Smartphone-based Eye Tracking System using Edge Intelligence and Model Optimisation
This addresses real-time interactive applications like games, VR, and AR on smartphones, but is incremental as it builds on existing CNN and RNN methods with optimisations.
The paper tackled low accuracy in smartphone-based eye tracking for video stimuli and computational constraints by developing CNN+LSTM and CNN+GRU models, achieving average RMSEs of 0.955 cm and 1.091 cm, and using model quantisation to reduce inference time by 21.72% and 19.50% on edge devices.
A significant limitation of current smartphone-based eye-tracking algorithms is their low accuracy when applied to video-type visual stimuli, as they are typically trained on static images. Also, the increasing demand for real-time interactive applications like games, VR, and AR on smartphones requires overcoming the limitations posed by resource constraints such as limited computational power, battery life, and network bandwidth.

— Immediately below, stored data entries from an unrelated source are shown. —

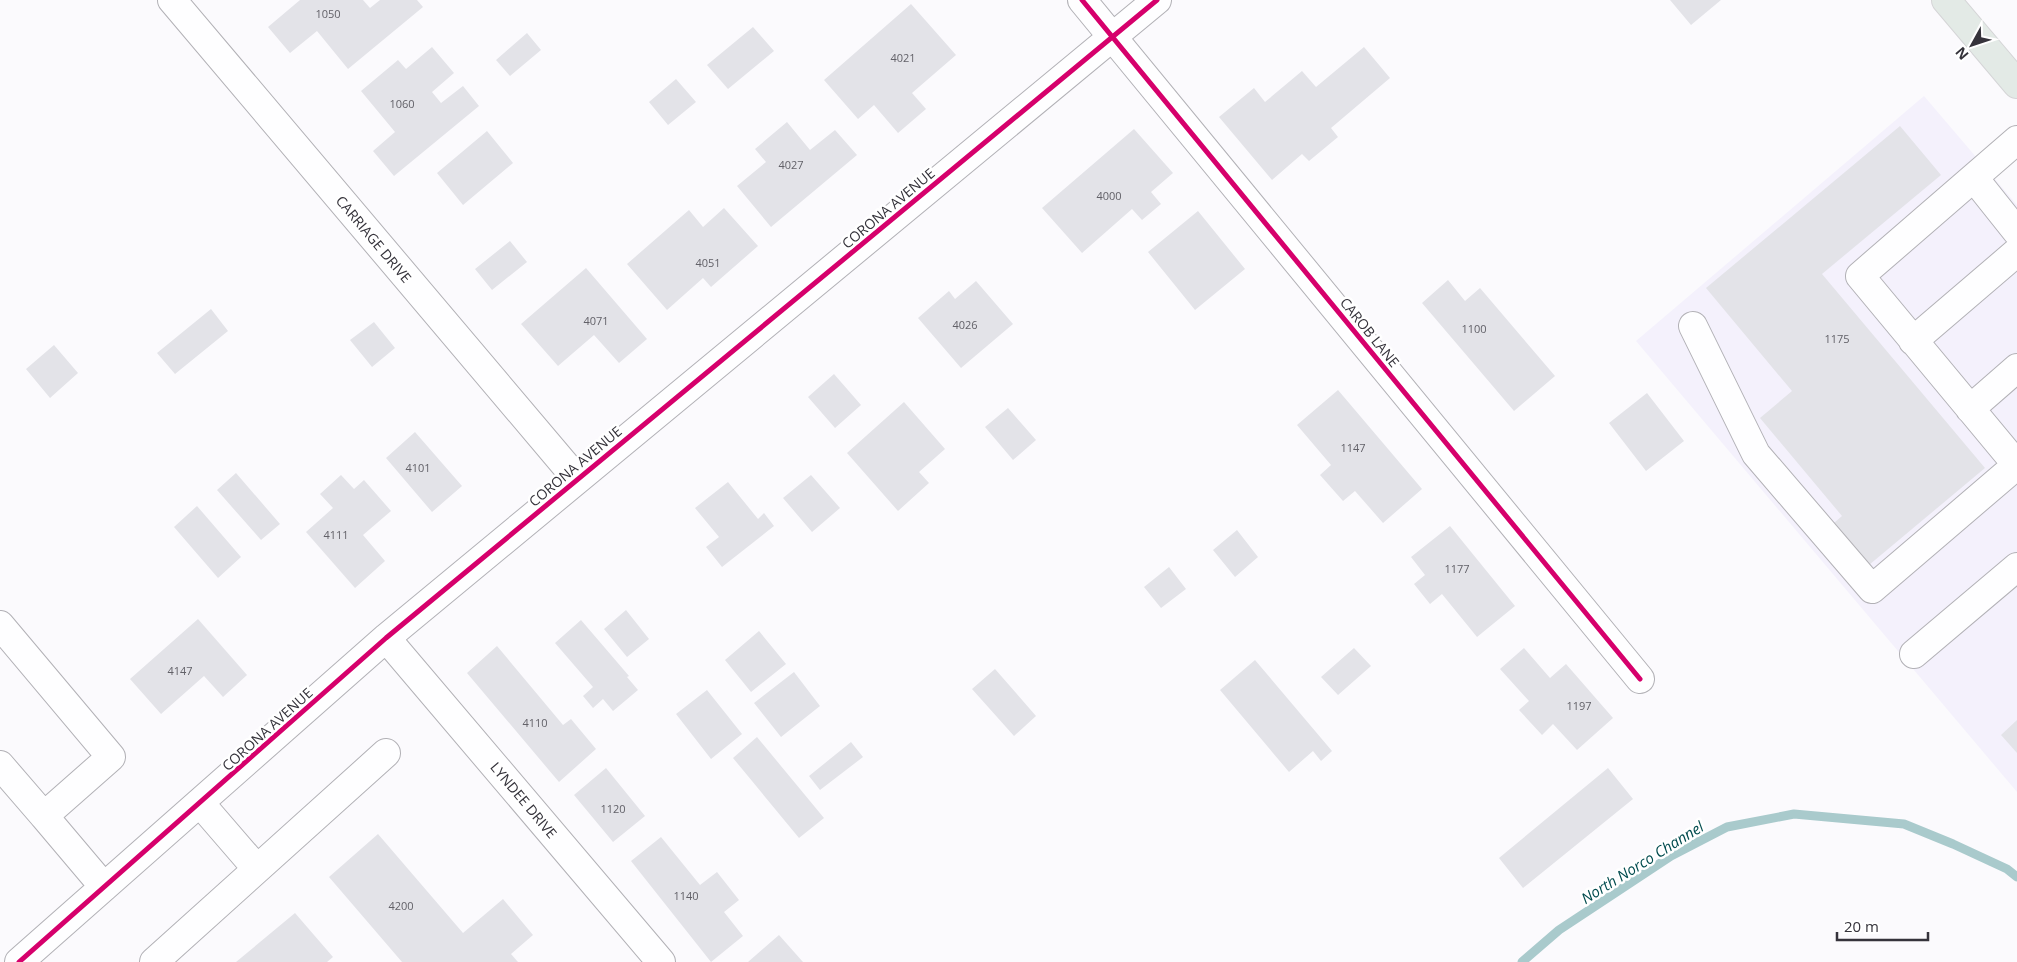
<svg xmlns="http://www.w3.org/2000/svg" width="2017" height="962" font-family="'Open Sans',sans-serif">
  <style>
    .built { fill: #f4f1fc }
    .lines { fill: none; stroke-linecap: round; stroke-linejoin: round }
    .stream { stroke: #a9cacc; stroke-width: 9 }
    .building { fill: #e3e3e8 }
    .minor-casing { stroke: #b2b1b6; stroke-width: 30 }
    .major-casing { stroke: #d5d5d7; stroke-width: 30 }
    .minor { stroke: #fefeff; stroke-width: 28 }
    .major { stroke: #e3eae6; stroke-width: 28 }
    .cycleway-casing { stroke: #fff; stroke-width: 8 }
    .cycleway { stroke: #d6006c; stroke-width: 5 }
    .labels { text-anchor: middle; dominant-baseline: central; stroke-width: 5; stroke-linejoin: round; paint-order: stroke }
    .number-label { font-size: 11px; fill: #626168 }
    .street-label { font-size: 14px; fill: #35333b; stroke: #fff }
    .water-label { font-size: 15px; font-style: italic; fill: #014b4e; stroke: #fff }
  </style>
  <rect width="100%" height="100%" fill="#fbfafd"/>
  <path class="built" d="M1924,96L2017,205V792L1636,341Z"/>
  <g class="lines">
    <path class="stream" d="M1522,962L1559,930L1671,856L1727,827L1794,814L1904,824L1953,844L2007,869L2017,877"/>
  </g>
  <path class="building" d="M300,0H363L370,8L380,0H417L423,7L348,69L317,31L290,53L268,27Z
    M1670,0H1721L1691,25Z
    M911,4L956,55L912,93L926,109L898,133L874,105L858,119L824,80Z
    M753,27L774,51L728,89L707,65Z
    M527,33L541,50L510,76L496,60Z
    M432,47L454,73L432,92L441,103L463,86L479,106L394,176L373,151L395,132L361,91L398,60L406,69Z
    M1364,47L1390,78L1331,128L1338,137L1309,161L1302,154L1272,180L1219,117L1254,88L1265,102L1302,71L1316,87Z
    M676,79L696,102L668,125L649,102Z
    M787,122L810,150L835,130L857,155L771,227L737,186L766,162L755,149Z
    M1900,126L1941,175L1822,274L1985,468L1869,565L1834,523L1842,516L1760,418L1792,391L1706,288Z
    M1134,129L1173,173L1151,192L1161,204L1142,220L1132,209L1082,253L1042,208Z
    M487,131L513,163L463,205L437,173Z
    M724,208L758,246L711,287L703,278L667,310L627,264L689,210L703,227Z
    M1198,211L1245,269L1195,310L1148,252Z
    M510,241L527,262L492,290L475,269Z
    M586,268L647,339L619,363L594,335L558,366L521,324Z
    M1448,280L1465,301L1480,288L1555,376L1514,411L1422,303Z
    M976,281L1013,324L961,368L918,318L949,291L955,299Z
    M211,309L228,331L175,374L157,353Z
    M374,322L395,348L372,367L350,340Z
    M54,345L78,373L50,398L26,369Z
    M834,374L861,405L835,428L808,397Z
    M1338,390L1422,489L1383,523L1355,491L1343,501L1320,475L1331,465L1297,425Z
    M1647,393L1684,441L1646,471L1609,423Z
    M904,402L945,449L919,472L929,483L898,511L847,453Z
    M1008,408L1036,440L1013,460L985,427Z
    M415,432L462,486L432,512L386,458Z
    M236,473L280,524L261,540L217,490Z
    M341,475L354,489L364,480L391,511L363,535L385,561L355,588L306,532L333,508L320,494Z
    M811,475L840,508L812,532L783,498Z
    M728,482L758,519L764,513L774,526L722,567L706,547L719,537L695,508Z
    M197,506L241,557L218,578L174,527Z
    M1450,526L1515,606L1477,637L1442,594L1430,604L1414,584L1425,575L1411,557Z
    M1237,530L1258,557L1235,577L1213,550Z
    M1169,567L1186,589L1161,608L1144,587Z
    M626,610L649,639L627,657L604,629Z
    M198,619L247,675L223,697L204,676L161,714L130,679Z
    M581,620L629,676L627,677L638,690L613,711L603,699L593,708L583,696L593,687L555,643Z
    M759,631L786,664L751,692L725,660Z
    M497,646L563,725L571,719L596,749L559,782L467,673Z
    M1354,648L1371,666L1338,695L1321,677Z
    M1524,648L1550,678L1566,664L1613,718L1577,750L1553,724L1542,735L1519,710L1529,701L1500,669Z
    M1255,660L1332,751L1321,761L1313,751L1289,772L1220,690Z
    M995,669L1036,716L1014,736L972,689Z
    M794,672L820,706L781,737L754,703Z
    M707,690L742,734L711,759L676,714Z
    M2017,720V753L2001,735Z
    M757,737L824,818L799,838L733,758Z
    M851,742L863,757L820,790L809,776Z
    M606,768L645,816L613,842L574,795Z
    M1608,768L1633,799L1523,888L1499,858Z
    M378,834L463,933L503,899L533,935L511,954L518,962H402L329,877Z
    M661,837L700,885L717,872L739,900L724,912L743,936L711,962L631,861Z
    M295,913L333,957L327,962H236Z
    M779,935L803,962H748Z"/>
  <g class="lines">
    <g class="minor-casing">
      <path id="minor" d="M172,0L577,479
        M1082,0L1640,679
        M2017,140L1860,276L2017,465
        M1974,178L2017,232
        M1693,326L1756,454L1872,589L2017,465
        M1913,341L2017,252
        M1970,409L2017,368
        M0,625L111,757L44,816L104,887
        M386,638L661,962
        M1914,654L2017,567
        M0,765L44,816
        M200,803L257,869
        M19,962L386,638L1157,0
        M154,962L386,753"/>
    </g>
    <g class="major-casing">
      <path id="major" d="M1946,0L2017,84"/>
    </g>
    <use href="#minor" class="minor"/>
    <use href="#major" class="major"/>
    <g class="cycleway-casing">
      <path id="cycleway" d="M1082,0L1640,679
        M19,962L386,638L1157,0"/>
    </g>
    <use href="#cycleway" class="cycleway"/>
  </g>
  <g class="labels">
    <g class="number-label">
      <text x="328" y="13">1050</text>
      <text x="903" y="57">4021</text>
      <text x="402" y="103">1060</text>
      <text x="791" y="164">4027</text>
      <text x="1109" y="195">4000</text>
      <text x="708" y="262">4051</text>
      <text x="596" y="320">4071</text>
      <text x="965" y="324">4026</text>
      <text x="1474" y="328">1100</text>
      <text x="1837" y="338">1175</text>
      <text x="1353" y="447">1147</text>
      <text x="418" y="467">4101</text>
      <text x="336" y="534">4111</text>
      <text x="1457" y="568">1177</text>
      <text x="180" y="670">4147</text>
      <text x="1579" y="705">1197</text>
      <text x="535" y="722">4110</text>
      <text x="613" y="808">1120</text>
      <text x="686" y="895">1140</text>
      <text x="401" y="905">4200</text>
    </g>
    <g class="street-label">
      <text transform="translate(888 208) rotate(-40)">CORONA AVENUE</text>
      <text transform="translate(374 239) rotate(50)">CARRIAGE DRIVE</text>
      <text transform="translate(1370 332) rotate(51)">CAROB LANE</text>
      <text transform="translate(575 466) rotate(-40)">CORONA AVENUE</text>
      <text transform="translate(267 729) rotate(-42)">CORONA AVENUE</text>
      <text transform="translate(524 800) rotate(50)">LYNDEE DRIVE</text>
    </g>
    <g class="water-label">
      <text transform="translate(1642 862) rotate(-32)">North Norco Channel</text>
    </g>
  </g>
  <g transform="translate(1972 45) rotate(230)" stroke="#ffffff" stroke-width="4" paint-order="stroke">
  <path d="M0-4L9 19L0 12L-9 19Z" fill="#35333b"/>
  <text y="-8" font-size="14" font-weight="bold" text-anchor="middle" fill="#35333b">N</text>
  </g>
  <path d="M1837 932v8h91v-8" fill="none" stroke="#35333b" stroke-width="2.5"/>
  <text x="1844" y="932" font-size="15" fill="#35333b" stroke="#ffffff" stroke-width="4" paint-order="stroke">20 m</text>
</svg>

Therefore, we developed two new smartphone eye-tracking techniques for video-type visuals by combining Convolutional Neural Networks (CNN) with two different Recurrent Neural Networks (RNN), namely Long Short Term Memory (LSTM) and Gated Recurrent Unit (GRU). Our CNN+LSTM and CNN+GRU models achieved an average Root Mean Square Error of 0.955 cm and 1.091 cm, respectively. To address the computational constraints of smartphones, we developed an edge intelligence architecture to enhance the performance of smartphone-based eye tracking. We applied various optimisation methods like quantisation and pruning to deep learning models for better energy, CPU, and memory usage on edge devices, focusing on real-time processing. Using model quantisation, the model inference time in the CNN+LSTM and CNN+GRU models was reduced by 21.72% and 19.50%, respectively, on edge devices.